Where Fleckenstein maps ethical immanence and cyber systems, Jennifer Bay's article, "Screening (In)Formation: Bodies and Writing in Network Culture," examines the body and screen as a specific site of ecological interactions. Far from materially bounded and subject to the user’s autonomous instrumentalization, Bay argues that they form a "complex, co-adaptive situation of inscription that transforms" both the local scene of writing and the "global level of bodies networking" (p. 27, 26). The body's boundary limits are both reflected and refracted by the screen through a Lacanian technological mirror (screen) stage, or through the concealment of inner hardware of actual processes. Drawing a corporeal analogy from screen to skin as the initial information-collecting boundary of self-formation, Bay explores the representative anecdote of digital skins such as avatars or personal graphical layerings for media use as an explicit site of the screen tensions. Echoing Deleuze's notions of assemblages and rhizomes, Bay encourages us to see our bodies as conduits of information continually re-territorialized by screens that we interact with.

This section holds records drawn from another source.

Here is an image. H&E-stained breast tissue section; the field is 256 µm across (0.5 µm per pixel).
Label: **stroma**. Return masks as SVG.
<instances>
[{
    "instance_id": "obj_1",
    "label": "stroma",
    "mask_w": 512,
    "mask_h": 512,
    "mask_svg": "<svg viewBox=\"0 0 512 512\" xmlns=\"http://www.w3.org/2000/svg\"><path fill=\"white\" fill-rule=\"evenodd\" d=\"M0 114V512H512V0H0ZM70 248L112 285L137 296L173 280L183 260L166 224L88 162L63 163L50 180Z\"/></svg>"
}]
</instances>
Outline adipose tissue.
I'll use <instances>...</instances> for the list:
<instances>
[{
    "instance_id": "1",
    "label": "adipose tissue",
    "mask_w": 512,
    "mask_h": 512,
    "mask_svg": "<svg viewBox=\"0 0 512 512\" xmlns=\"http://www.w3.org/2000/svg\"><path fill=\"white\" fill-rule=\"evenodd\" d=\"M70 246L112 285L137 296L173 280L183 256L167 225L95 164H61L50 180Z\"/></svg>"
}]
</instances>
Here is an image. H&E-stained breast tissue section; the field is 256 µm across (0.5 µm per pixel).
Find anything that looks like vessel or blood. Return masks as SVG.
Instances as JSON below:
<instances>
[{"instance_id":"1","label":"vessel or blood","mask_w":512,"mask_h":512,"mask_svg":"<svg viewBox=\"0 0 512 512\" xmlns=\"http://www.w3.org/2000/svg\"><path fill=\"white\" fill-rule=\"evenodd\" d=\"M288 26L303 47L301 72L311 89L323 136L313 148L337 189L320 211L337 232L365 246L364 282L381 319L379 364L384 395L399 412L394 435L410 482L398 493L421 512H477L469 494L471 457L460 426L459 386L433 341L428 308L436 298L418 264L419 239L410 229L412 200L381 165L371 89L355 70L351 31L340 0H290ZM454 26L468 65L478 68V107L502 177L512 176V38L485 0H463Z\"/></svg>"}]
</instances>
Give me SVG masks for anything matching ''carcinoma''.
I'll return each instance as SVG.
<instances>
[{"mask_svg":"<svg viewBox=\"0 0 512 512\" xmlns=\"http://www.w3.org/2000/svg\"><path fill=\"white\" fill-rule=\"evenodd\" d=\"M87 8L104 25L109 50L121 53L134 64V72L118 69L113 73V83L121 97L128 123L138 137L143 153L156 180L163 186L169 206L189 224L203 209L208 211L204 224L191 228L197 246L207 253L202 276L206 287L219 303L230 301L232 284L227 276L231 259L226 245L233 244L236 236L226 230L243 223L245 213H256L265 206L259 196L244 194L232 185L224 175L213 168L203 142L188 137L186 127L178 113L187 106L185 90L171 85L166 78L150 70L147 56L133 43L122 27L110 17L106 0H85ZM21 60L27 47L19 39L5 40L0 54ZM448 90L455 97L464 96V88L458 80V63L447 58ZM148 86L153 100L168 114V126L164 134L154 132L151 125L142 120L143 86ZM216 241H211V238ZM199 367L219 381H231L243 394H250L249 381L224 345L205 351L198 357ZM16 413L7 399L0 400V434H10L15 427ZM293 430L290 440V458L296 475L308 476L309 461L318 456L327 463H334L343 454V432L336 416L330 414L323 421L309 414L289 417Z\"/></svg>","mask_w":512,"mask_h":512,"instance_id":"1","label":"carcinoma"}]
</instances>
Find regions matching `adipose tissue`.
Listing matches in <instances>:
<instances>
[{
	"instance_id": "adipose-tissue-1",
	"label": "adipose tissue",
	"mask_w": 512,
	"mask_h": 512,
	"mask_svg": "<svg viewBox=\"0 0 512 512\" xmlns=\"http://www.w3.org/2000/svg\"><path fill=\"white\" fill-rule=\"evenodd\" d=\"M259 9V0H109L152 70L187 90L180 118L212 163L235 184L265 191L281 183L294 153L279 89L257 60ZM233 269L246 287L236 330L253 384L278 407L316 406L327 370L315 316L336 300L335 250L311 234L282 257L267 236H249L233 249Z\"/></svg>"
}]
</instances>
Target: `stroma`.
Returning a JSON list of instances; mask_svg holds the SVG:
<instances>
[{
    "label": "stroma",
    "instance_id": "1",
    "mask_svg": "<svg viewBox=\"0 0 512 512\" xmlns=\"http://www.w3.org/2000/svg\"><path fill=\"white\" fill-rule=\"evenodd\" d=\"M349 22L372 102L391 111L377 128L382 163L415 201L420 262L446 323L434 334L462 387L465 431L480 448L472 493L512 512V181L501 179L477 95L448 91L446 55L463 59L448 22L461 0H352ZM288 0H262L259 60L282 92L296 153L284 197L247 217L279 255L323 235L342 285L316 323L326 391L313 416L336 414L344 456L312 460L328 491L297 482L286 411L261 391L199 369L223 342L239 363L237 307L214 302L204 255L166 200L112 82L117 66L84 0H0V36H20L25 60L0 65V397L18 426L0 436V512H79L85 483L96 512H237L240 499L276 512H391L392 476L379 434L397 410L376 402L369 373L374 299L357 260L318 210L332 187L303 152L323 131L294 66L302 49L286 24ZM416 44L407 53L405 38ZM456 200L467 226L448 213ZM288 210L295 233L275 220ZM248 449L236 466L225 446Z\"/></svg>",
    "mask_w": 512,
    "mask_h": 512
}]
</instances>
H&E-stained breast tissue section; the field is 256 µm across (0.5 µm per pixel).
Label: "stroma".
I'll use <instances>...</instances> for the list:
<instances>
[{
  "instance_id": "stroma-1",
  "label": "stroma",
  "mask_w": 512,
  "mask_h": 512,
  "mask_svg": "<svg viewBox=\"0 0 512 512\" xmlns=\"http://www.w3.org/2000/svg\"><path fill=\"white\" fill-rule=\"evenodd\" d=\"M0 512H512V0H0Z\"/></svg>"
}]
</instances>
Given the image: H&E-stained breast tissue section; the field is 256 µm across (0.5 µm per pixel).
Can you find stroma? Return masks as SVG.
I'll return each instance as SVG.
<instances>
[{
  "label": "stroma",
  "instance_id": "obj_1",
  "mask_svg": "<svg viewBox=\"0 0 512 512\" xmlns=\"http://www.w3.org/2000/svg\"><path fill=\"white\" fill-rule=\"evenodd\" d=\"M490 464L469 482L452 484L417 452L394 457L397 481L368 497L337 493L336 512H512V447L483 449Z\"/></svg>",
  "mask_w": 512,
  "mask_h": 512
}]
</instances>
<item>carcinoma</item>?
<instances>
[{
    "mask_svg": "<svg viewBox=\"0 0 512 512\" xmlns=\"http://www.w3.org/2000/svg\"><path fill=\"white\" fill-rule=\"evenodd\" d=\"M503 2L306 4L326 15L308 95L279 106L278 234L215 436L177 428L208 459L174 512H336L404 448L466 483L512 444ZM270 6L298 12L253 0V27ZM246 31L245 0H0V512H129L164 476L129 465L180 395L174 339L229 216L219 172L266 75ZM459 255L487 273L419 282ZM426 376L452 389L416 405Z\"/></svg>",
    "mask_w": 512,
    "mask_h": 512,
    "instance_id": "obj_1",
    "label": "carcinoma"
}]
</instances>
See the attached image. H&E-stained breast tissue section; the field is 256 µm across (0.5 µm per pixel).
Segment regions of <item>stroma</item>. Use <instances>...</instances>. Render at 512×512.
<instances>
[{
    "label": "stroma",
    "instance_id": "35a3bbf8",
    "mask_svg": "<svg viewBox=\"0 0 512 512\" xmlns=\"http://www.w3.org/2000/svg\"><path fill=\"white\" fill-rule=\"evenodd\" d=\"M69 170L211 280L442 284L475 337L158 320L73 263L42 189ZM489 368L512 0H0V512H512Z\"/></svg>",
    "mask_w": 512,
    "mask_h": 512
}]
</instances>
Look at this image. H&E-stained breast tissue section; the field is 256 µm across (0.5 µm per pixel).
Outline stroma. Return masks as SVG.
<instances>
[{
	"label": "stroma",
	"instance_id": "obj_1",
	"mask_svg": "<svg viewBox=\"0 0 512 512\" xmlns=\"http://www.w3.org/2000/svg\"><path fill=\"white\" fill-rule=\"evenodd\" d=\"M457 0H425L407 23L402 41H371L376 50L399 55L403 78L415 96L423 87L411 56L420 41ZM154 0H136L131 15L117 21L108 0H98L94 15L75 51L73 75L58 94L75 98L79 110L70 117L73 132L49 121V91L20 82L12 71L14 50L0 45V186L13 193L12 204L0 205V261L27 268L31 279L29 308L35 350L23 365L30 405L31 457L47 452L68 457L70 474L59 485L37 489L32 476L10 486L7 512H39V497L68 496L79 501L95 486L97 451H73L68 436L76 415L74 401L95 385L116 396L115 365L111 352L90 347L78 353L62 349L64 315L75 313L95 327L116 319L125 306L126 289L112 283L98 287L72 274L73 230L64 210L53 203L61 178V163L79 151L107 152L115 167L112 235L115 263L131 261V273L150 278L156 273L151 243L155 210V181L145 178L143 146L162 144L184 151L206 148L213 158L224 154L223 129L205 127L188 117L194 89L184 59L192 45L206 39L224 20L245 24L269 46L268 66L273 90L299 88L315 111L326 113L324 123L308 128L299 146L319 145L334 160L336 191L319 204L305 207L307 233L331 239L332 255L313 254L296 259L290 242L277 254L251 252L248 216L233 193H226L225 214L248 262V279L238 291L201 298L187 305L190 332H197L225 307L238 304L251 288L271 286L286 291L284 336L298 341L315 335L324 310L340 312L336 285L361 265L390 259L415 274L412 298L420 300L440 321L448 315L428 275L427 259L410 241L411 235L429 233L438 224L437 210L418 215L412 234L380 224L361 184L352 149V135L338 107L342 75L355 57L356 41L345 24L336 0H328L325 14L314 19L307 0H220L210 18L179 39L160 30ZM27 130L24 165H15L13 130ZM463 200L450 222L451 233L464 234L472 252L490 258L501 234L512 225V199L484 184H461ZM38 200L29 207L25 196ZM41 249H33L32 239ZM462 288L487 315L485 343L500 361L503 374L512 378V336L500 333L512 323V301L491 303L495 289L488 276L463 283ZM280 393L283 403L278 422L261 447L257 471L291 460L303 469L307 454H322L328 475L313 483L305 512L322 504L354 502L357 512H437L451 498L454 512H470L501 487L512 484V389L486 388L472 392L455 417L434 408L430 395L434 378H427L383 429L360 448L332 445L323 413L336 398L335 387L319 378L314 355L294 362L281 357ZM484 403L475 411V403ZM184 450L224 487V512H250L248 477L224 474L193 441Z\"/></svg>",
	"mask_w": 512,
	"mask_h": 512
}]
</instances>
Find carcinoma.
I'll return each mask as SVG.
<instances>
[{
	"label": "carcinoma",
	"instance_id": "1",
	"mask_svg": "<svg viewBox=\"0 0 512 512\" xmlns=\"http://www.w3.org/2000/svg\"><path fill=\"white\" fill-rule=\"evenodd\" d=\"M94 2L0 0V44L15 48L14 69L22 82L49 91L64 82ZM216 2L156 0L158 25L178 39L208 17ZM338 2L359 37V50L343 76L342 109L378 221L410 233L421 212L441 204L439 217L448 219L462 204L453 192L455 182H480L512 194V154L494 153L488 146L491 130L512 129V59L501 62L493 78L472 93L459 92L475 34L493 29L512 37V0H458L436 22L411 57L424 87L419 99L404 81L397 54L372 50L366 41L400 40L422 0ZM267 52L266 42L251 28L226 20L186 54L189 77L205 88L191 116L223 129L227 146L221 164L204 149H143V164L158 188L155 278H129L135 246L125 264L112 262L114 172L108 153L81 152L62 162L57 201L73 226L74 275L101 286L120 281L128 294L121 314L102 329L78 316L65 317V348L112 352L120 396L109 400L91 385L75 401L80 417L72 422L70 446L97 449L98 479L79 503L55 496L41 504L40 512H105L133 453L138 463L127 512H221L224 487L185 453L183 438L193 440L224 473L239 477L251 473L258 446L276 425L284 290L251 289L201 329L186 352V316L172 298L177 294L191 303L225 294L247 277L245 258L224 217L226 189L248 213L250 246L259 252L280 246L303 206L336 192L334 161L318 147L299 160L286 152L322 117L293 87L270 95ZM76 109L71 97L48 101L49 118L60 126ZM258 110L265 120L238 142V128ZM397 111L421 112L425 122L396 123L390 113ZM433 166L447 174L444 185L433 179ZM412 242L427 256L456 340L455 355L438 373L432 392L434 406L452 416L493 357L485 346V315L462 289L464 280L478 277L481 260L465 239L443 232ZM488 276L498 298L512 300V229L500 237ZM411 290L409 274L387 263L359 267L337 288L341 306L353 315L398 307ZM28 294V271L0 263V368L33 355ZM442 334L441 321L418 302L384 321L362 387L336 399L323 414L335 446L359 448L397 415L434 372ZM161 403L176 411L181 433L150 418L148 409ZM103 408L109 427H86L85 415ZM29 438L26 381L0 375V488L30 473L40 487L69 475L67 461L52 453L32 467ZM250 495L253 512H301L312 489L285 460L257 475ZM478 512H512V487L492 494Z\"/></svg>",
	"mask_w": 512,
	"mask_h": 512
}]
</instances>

Her arguments will have special resonance with future shifts to wireless communications wherein new and unpredictable mergers between bodies and screens will arise.

Stanley Harrison’s, "Our Cyberbodies, Ourselves: Conceptual Grounds for Teaching Commodies to Write" complements the productive boundary elisions that Bay and Fleckenstein identify. He reminds us that discussions of the libratory potential of technology must account for the more insidious influences that constitute students-as-cyborgs and as "living commodities" (p. 43). Adding to Haraway's theory of cyborg writing, Harrison observes, "the power to survive, which is at the heart of cyborg writing, seems less about 'seizing the tools' [that mark the world that marked them as other]" than about the co-optation of the Will to "purchase the commodity self" though constant software and hardware upgrades (p. 43). His "class-inflected cyborg analysis" works toward "theorizing that stresses the power of commercially organized and proliferated computer writing spaces to penetrate and utterly transform the computer user at the point of interface" (p. 46). In the writing classroom, Harrison encourages tasks that prompt self-reflexive heuristic recognition for new media writers that make them aware of their identities as consumers.